This experimental disc seems to be the brainchild of the Belgian-Québécois recorder virtuoso
Matthias Maute, who wrote the notes and composed most of the new music contained herein. The album is noteworthy for not sounding like anything else ever recorded, but it has a bit too many things going on.
Maute proposes a "dialogue entre l'Europe et l'Amérique" -- a dialogue between Europe and the Americas, and his program consists of Baroque and Renaissance European works for two recorders along with newly composed material drawing on North American styles.

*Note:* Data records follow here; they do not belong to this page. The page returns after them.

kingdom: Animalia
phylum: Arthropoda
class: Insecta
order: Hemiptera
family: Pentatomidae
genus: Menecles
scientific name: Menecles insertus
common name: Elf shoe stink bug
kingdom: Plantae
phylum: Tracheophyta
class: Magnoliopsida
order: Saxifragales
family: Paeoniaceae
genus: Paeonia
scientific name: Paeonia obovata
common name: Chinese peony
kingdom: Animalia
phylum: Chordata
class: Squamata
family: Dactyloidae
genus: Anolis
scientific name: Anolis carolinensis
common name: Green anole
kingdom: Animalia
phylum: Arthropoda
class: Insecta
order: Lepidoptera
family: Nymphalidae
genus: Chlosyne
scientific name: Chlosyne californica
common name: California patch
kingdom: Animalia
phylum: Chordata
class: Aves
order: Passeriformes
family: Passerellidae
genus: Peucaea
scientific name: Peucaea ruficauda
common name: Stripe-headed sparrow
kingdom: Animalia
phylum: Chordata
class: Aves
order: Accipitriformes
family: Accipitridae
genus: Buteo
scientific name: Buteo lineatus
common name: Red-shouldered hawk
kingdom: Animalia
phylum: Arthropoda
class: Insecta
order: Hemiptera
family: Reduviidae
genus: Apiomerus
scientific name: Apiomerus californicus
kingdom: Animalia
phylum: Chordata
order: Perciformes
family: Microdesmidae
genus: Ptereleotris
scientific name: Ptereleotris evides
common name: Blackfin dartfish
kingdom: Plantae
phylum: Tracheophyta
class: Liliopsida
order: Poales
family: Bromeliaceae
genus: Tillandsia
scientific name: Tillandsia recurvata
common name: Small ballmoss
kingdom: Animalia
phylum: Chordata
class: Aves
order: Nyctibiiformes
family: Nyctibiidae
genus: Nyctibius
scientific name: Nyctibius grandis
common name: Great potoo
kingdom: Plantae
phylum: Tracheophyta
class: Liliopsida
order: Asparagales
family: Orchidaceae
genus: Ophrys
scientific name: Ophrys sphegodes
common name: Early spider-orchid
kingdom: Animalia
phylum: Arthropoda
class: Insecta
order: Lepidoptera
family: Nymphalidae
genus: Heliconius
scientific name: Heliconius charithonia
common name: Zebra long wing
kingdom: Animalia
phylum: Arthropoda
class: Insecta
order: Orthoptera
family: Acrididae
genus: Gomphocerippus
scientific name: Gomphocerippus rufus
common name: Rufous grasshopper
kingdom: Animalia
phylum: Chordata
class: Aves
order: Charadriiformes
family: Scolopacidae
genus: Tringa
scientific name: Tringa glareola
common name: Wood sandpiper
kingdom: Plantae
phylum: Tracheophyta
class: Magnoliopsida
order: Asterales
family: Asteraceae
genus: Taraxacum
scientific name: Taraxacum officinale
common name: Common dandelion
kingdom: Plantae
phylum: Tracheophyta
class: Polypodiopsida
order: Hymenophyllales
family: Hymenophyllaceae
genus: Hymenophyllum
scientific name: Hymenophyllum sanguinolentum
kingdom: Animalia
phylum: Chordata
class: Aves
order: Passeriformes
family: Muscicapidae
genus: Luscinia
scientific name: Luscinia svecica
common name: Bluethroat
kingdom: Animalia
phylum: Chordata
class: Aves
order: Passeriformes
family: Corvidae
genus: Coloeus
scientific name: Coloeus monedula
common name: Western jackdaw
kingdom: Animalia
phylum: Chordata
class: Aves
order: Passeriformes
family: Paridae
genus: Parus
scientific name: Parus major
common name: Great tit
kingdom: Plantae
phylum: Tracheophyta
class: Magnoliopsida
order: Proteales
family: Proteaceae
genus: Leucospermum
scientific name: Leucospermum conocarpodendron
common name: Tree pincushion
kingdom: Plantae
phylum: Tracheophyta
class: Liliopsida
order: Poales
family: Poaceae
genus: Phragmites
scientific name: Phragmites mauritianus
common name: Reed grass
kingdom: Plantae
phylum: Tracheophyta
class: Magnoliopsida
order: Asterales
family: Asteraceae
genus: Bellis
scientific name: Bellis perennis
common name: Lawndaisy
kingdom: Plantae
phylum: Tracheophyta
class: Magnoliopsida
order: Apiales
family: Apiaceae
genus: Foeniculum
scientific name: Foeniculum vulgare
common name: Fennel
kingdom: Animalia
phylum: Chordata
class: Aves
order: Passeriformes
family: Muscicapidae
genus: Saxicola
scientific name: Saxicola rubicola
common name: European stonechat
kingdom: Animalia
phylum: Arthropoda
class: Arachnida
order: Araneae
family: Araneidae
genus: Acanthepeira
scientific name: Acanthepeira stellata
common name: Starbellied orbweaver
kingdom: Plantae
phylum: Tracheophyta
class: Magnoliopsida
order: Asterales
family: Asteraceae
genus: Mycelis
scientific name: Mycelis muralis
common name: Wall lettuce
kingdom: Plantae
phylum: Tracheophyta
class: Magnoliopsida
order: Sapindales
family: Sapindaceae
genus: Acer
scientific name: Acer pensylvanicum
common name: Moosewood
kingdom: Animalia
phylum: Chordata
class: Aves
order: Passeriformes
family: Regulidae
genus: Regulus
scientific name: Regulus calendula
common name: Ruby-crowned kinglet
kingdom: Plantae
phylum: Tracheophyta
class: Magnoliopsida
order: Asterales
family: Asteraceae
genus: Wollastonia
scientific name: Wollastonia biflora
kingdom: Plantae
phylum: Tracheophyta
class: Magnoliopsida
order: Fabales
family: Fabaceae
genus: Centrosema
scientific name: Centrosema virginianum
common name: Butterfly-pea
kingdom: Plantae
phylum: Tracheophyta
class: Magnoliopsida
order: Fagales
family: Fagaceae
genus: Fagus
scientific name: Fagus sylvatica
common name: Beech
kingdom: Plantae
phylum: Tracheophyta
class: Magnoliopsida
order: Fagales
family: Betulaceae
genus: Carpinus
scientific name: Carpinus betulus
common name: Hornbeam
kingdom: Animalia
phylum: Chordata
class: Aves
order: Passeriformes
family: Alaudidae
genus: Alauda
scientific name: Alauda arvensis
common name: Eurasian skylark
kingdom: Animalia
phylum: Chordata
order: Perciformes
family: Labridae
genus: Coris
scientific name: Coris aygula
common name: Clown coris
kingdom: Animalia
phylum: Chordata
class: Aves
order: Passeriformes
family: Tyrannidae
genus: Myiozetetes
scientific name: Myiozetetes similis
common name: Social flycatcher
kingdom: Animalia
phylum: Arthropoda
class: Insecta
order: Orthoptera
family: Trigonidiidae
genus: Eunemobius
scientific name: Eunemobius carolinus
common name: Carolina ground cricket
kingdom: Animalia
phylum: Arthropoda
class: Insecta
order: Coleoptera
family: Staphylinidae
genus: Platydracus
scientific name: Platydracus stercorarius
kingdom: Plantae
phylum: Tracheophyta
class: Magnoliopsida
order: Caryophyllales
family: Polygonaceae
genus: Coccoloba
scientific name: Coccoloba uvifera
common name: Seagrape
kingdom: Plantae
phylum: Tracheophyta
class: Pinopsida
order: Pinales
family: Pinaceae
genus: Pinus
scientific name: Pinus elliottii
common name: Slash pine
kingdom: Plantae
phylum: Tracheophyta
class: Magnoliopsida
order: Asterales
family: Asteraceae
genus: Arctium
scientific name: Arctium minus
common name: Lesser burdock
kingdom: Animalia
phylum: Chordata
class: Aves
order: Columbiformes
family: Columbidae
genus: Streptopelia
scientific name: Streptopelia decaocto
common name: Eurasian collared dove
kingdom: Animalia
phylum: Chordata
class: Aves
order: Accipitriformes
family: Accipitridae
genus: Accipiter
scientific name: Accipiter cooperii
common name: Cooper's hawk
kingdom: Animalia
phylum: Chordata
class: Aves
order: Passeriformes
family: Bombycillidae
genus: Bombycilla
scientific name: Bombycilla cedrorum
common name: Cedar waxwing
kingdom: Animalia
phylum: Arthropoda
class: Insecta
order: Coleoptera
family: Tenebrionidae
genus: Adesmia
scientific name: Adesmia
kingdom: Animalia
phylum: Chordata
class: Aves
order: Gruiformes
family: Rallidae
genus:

Maute seems to have started out with the common idea that Baroque music shares a common spirit with jazz -- an idea that becomes less and less appealing as one examines it more closely and realizes the ways in which jazz is fundamentally underpinned by an African aesthetic. His duo-recorder jazz-inflected works like the three-part suite It's Summertime and Bixler Beat seem like uncomfortable mixtures of discordant elements. But
Maute broadens his idea beyond the Baroque-jazz equation to the expansion of the recorder duo's traditional role in teaching music, and here he is very successful. He reaches back to a few Renaissance works such as Thomas Morley's La Girondola, and proceeds through Baroque pieces (
Purcell's Chaconne for two flutes on a ground) to works of his own composition that extend Baroque and Renaissance languages in the direction of considerable virtuosity. Hear his disc-opening La petite étude, and you just may be snared for the rest of the disc. His neo-Baroque Sonate en trio (Trio Sonata, tracks 18-21) is likewise a lot of fun, and he and recorder player Sophie Larivière execute everything cleanly and elegantly. Also of interest is How I Love You, Sweet Follia (there is no text), based on the "La Follia" pattern that served as a basis for numerous Baroque pieces including a towering
Corelli variation set. This disc is one of those that does not accomplish everything it sets out to do, but wanders into new and interesting avenues along the way.